Festival Pitagora all'insegna dell'eleganza

Tecnica, eleganza, raffinatezza interpretativa, sonorità chiare e corpose, sono stati gli elementi portanti del concerto tenuto dalla pianista Federica, Maria Arcifa, mercoledì 09 Maggio, alle ore 19,00 presso la chiesa dell’Immacolata, in occasione del terzo Festival Pianistico “Pitagora” organizzato dalla Società Beethoven Acam di Crotone.

Un Festival che sin dal suo esordio ha puntato sulla professionalità ed affermazione di giovani artisti emergenti.

In questa Edizione, la direzione artistica della Società Beethoven ha voluto puntare sulla conoscenza e divulgazione delle più famose Scuole Pianistiche conosciute.

Una edizione nella quale  si è voluto mettere in luce la Scuola Pianistica di “V.Scaramuzza” in concomitanza del rinnovato impegno da parte dell’Amministrazione Comunale che a breve inaugurerà un Parco a “Vincenzo Scaramuzza” .

Una realtà, fortemente voluta dal Vice Sindaco e Assessore alla Cultura Antonella Cosentino.

Il giovani partecipanti al Festival provengono infatti, dalla Scuola della pianista Cinzia Dato formatasi alla Scuola di “Vincenzo Scaramuzza” attraverso un suo diretto alunno, il famosissimo pianista Fausto Zadra.

Federica Maria Arcifa ha dimostrato di usare una degna erede di una Scuola seria e di grande professionalità con un programma che comprendeva: L.v.Beethoven – “32 variazioni in do min.” , B.Bartok –“Suite op.14” , C.Debussy – “Preludes 1er et 2eme livre" des pas sur la  neige","canope",bruyeres"

C.Debussy – “Pour le piano” , M.E.Bossi – “Studio da concerto op.137 n.5” .

L’artista è riuscita con un gusto musicale che spazia attraverso i secoli, sfrontati nella padronanza della tecnica pianistica in modo da poter entrare nelle problematiche interpretative vere e proprie.

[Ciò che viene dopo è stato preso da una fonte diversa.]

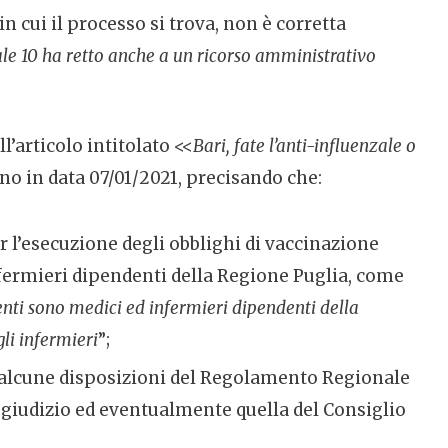
in cui il processo si trova, non è corretta
le 10 ha retto anche a un ricorso amministrativo
ll’articolo intitolato <<
Bari, fate l’anti-influenzale o
no in data 07/01/2021, precisando che:
 l’esecuzione degli obblighi di vaccinazione
nfermieri dipendenti della Regione Puglia, come
enti sono medici ed infermieri dipendenti della
gli infermieri
”;
di alcune disposizioni del Regolamento Regionale
l giudizio ed eventualmente quella del Consiglio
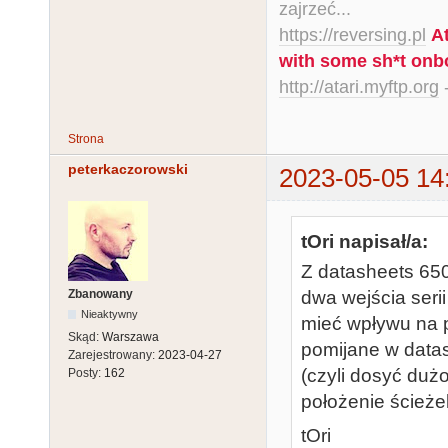
zajrzeć...
https://reversing.pl
A
with some sh*t onb
http://atari.myftp.org
-
Strona
peterkaczorowski
2023-05-05 14
tOri napisał/a:
Z datasheets 650
Zbanowany
dwa wejścia seri
Nieaktywny
mieć wpływu na p
Skąd:
Warszawa
pomijane w data
Zarejestrowany:
2023-04-27
(czyli dosyć duż
Posty:
162
położenie ścież
tOri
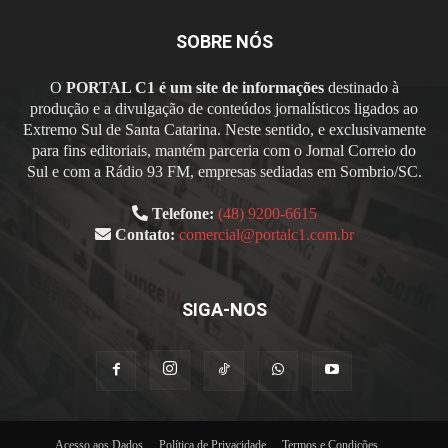
SOBRE NÓS
O
PORTAL C1 é um site de informações
destinado à
produção e a divulgação de conteúdos jornalísticos ligados ao
Extremo Sul de Santa Catarina. Neste sentido, e exclusivamente
para fins editoriais, mantém parceria com o Jornal Correio do
Sul e com a Rádio 93 FM, empresas sediadas em Sombrio/SC.
Telefone:
(48) 9200-6615
Contato:
comercial@portalc1.com.br
SIGA-NOS
Acesso aos Dados
Política de Privacidade
Termos e Condições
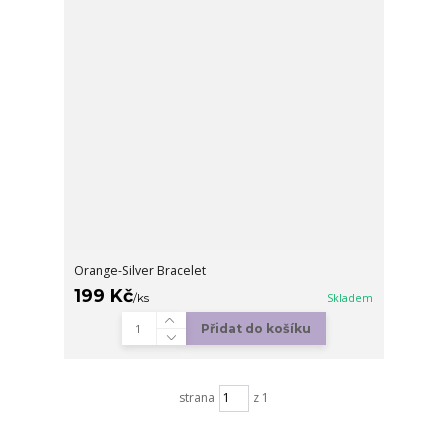
Orange-Silver Bracelet
199 Kč
/
ks
Skladem
Přidat do košíku
strana
z 1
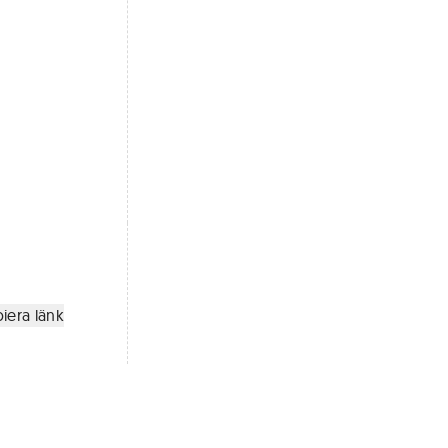
iera länk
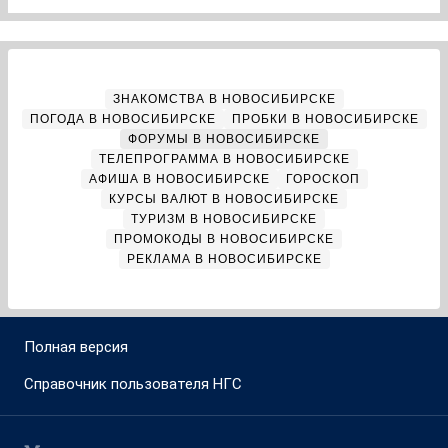
ЗНАКОМСТВА В НОВОСИБИРСКЕ
ПОГОДА В НОВОСИБИРСКЕ
ПРОБКИ В НОВОСИБИРСКЕ
ФОРУМЫ В НОВОСИБИРСКЕ
ТЕЛЕПРОГРАММА В НОВОСИБИРСКЕ
АФИША В НОВОСИБИРСКЕ
ГОРОСКОП
КУРСЫ ВАЛЮТ В НОВОСИБИРСКЕ
ТУРИЗМ В НОВОСИБИРСКЕ
ПРОМОКОДЫ В НОВОСИБИРСКЕ
РЕКЛАМА В НОВОСИБИРСКЕ
Полная версия
Справочник пользователя НГС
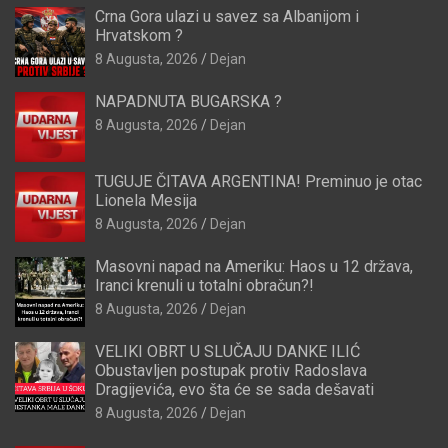
Crna Gora ulazi u savez sa Albanijom i
Hrvatskom ?
8 Augusta, 2026
Dejan
NAPADNUTA BUGARSKA ?
8 Augusta, 2026
Dejan
TUGUJE ČITAVA ARGENTINA! Preminuo je otac
Lionela Mesija
8 Augusta, 2026
Dejan
Masovni napad na Ameriku: Haos u 12 država,
Iranci krenuli u totalni obračun?!
8 Augusta, 2026
Dejan
VELIKI OBRT U SLUČAJU DANKE ILIĆ
Obustavljen postupak protiv Radoslava
Dragijevića, evo šta će se sada dešavati
8 Augusta, 2026
Dejan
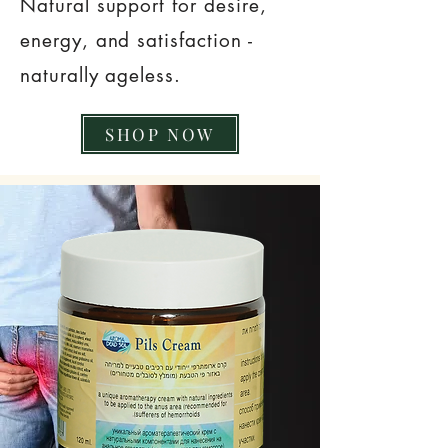
Natural support for desire,
energy, and satisfaction -
naturally ageless.
SHOP NOW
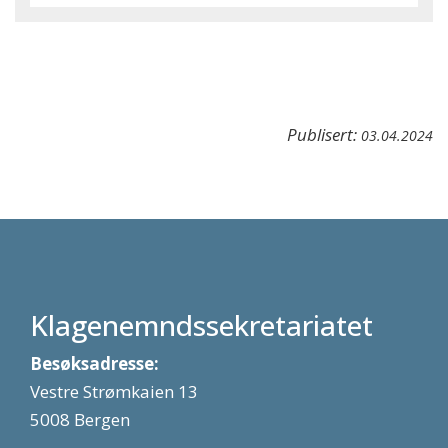
Publisert:
03.04.2024
Klagenemndssekretariatet
Besøksadresse:
Vestre Strømkaien 13
5008 Bergen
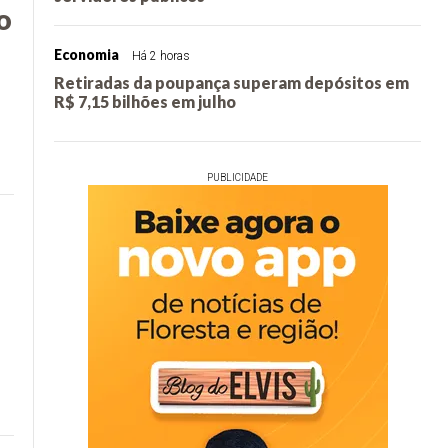
o
Economia
Há 2 horas
Retiradas da poupança superam depósitos em
R$ 7,15 bilhões em julho
PUBLICIDADE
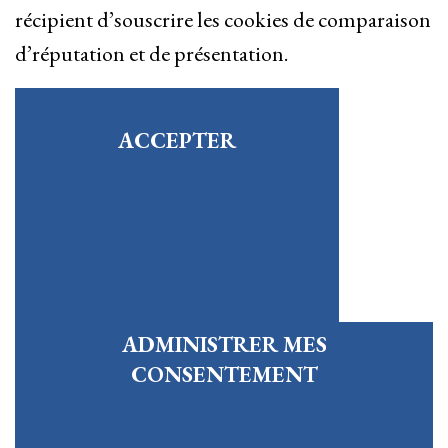
récipient d’souscrire les cookies de comparaison
d’réputation et de présentation.
ACCEPTER
ADMINISTRER MES
CONSENTEMENT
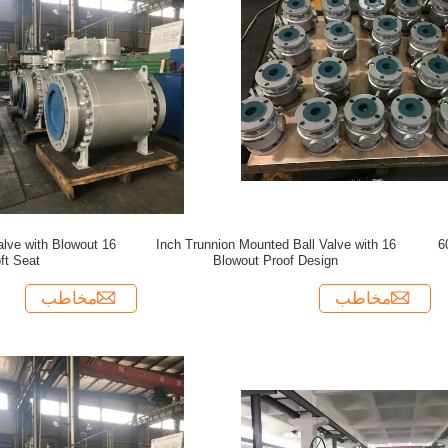
Valve with Blowout
16 Inch Trunnion Mounted Ball Valve with
600LB Trunnion Ball V
ft Seat
Blowout Proof Design
مخاطب
مخاطب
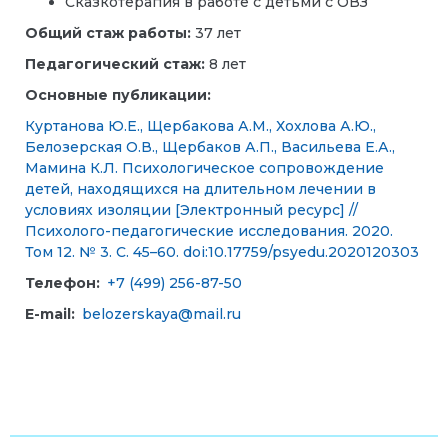
Сказкотерапия в работе с детьми с ОВЗ
Общий стаж работы:
37 лет
Педагогический стаж:
8 лет
Основные публикации:
Куртанова Ю.Е., Щербакова А.М., Хохлова А.Ю.,
Белозерская О.В., Щербаков А.П., Васильева Е.А.,
Мамина К.Л. Психологическое сопровождение
детей, находящихся на длительном лечении в
условиях изоляции [Электронный ресурс] //
Психолого-педагогические исследования. 2020.
Том 12. № 3. С. 45–60. doi:10.17759/psyedu.2020120303
Телефон:
+7 (499) 256-87-50
E-mail:
belozerskaya@mail.ru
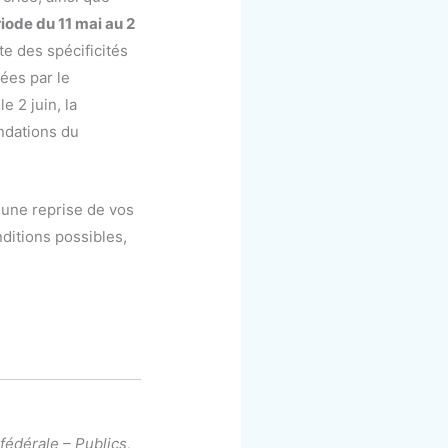
riode du 11 mai au 2
pte des spécificités
ées par le
 2 juin, la
andations du
une reprise de vos
ditions possibles,
fédérale – Publics,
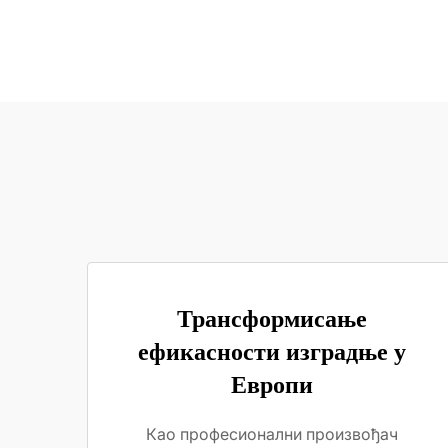
Трансформисање
ефикасности изградње у
Европи
Као професионални произвођач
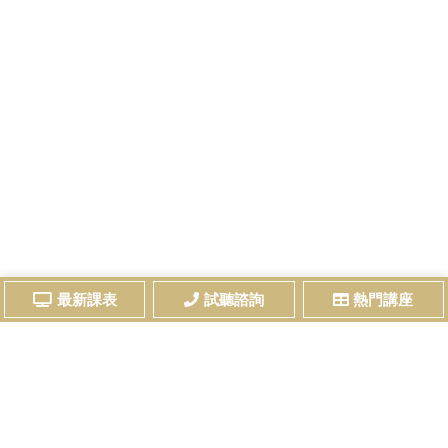
最新課表
試聽諮詢
熱門講座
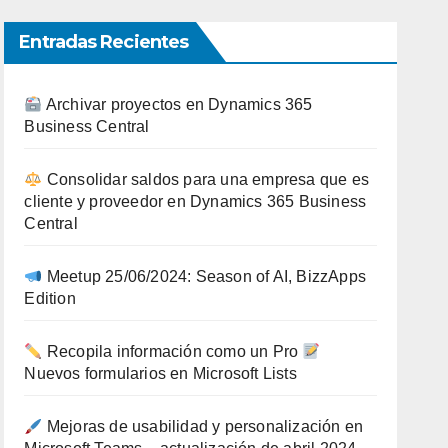
Entradas Recientes
Archivar proyectos en Dynamics 365
Business Central
Consolidar saldos para una empresa que es
cliente y proveedor en Dynamics 365 Business
Central
Meetup 25/06/2024: Season of AI, BizzApps
Edition
Recopila información como un Pro
Nuevos formularios en Microsoft Lists
Mejoras de usabilidad y personalización en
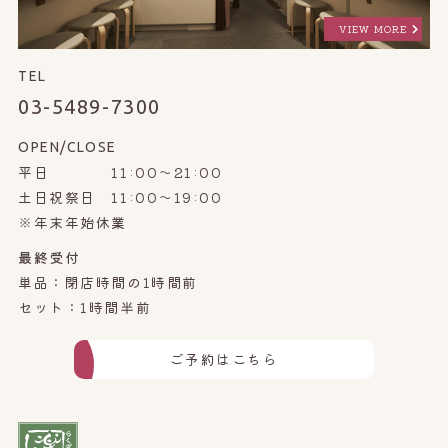
VIEW MORE
TEL
03-5489-7300
OPEN/CLOSE
平日 11:00～21:00
土日祝祭日 11:00～19:00
※年末年始休業
最終受付
単品：閉店時間の1時間前
セット：1時間半前
ご予約はこちら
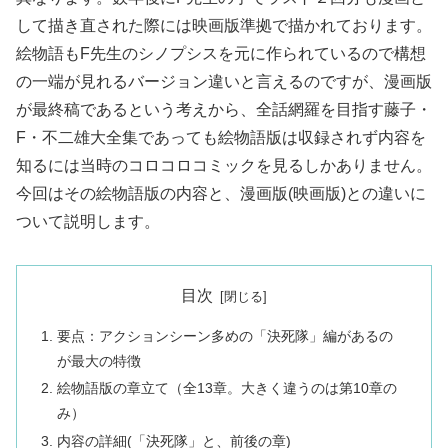
して描き直された際には映画版準拠で描かれております。
絵物語もF先生のシノプシスを元に作られているので構想
の一端が見れるバージョン違いと言えるのですが、漫画版
が最終稿であるという考えから、全話網羅を目指す藤子・
F・不二雄大全集であっても絵物語版は収録されず内容を
知るには当時のコロコロコミックを見るしかありません。
今回はその絵物語版の内容と、漫画版(映画版)との違いに
ついて説明します。
目次
要点：アクションシーン多めの「決死隊」編があるの
が最大の特徴
絵物語版の章立て（全13章。大きく違うのは第10章の
み）
内容の詳細(「決死隊」と、前後の章)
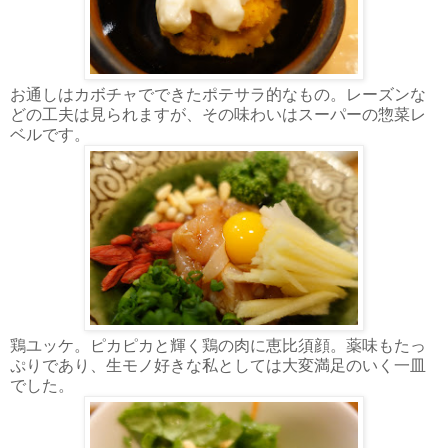
お通しはカボチャでできたポテサラ的なもの。レーズンな
どの工夫は見られますが、その味わいはスーパーの惣菜レ
ベルです。
鶏ユッケ。ピカピカと輝く鶏の肉に恵比須顔。薬味もたっ
ぷりであり、生モノ好きな私としては大変満足のいく一皿
でした。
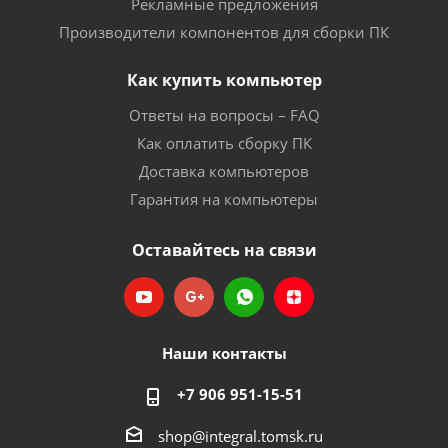
Рекламные предложения
Производители компонентов для сборки ПК
Как купить компьютер
Ответы на вопросы – FAQ
Как оплатить сборку ПК
Доставка компьютеров
Гарантия на компьютеры
Оставайтесь на связи
Наши контакты
+7 906 951-15-51
shop@integral.tomsk.ru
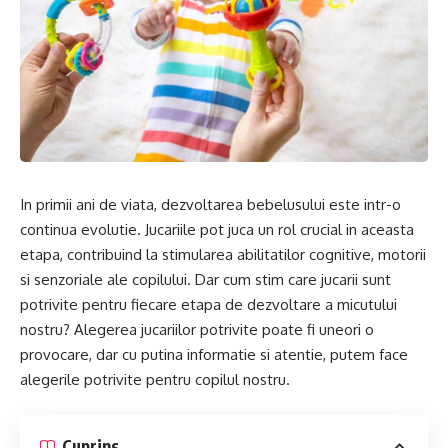
In primii ani de viata, dezvoltarea bebelusului este intr-o
continua evolutie. Jucariile pot juca un rol crucial in aceasta
etapa, contribuind la stimularea abilitatilor cognitive, motorii
si senzoriale ale copilului. Dar cum stim care jucarii sunt
potrivite pentru fiecare etapa de dezvoltare a micutului
nostru? Alegerea jucariilor potrivite poate fi uneori o
provocare, dar cu putina informatie si atentie, putem face
alegerile potrivite pentru copilul nostru.
Cuprins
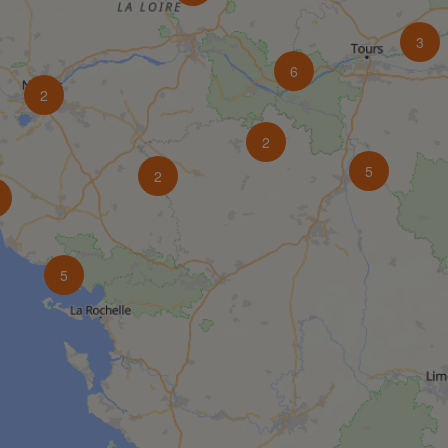
3
6
2
2
5
2
5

Abile nel selezionare ciò che serve da ciò che è solo abbellimento ma facendo capire anche a chi ascolta senza moralismi esecutivi, ma dando la sensazione di un viaggio attraverso il tempo.

Suono ricco di varietà di peso e di tocco.

Virtuosismo respirato, intelligenza musicale, garbo espressivo privo di millanterie virtuosistiche, una sorta di galanteria esecutiva che aiuta un ascolto esecutivo sempre interessante.

Una bella apertura di un Festival che si preannuncia ricco ed interessante.

Pubblico delle grandi occasioni dove la presenza di tantissimi giovani fa molto sperare nel futuro della musica classica.